1、This system consists of sensors and transmission systems, data acquisition systems, and monitoring and management software systems。

2、Sensors and transmission systems consist of fiber optic sensors and fiber optic communication networks。

3、The data acquisition system consists of two fiber optic sensing network analyzers, exchange routers, main industrial control computer, sound and light alarm, printer, etc。

4、The sound and light alarm communicates with the industrial computer through the RS232 port。

5、The printer is connected to the industrial computer through a parallel port。

1、Sensor installation method：

The fiber optic sensor is installed on the six fixed contacts of the cabinet, and is mounted on the static or dynamic contacts of the switchgear using high-temperature resistant epoxy adhesive or metal clamps. The minimum bending radius of optical fibers transmitted inside the cabinet is greater than 3 centimeters.

The system adopts fiber optic loop function, and each string of fiber optic sensors has two testing fiber optic ports in the main monitoring room. When the system is good, both ports can obtain correct testing values, and in case of abnormalities, it can improve the reliability of the system to a certain extent.

After the fiber optic cables of the sensor connection components are laid out in the cabinet, place them into the switchgear。

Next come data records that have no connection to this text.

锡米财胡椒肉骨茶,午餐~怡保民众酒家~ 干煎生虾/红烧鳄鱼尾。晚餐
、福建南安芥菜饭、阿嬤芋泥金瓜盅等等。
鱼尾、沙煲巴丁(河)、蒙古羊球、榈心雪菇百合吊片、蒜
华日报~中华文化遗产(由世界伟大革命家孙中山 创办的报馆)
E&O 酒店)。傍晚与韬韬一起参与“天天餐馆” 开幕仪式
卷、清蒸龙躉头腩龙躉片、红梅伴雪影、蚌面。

The appearance of the sensor is shown in the figure. Apply an appropriate amount of thermal insulation adhesive to the temperature sensing area and place it on the surface of the measured object。

The sensor is installed on a 10kV/35kV busbar, and the optical cable should be routed along the insulation rubber sleeve of its own busbar. Fix the sensor tightly with a positioning suction cup 10cm away from the installation, and try to avoid the optical cable winding inside the cabinet as much as possible. The optical cable of the coil should be fixed neatly, and after installation, it is required that the sensor signal is normal and safe without any hidden dangers。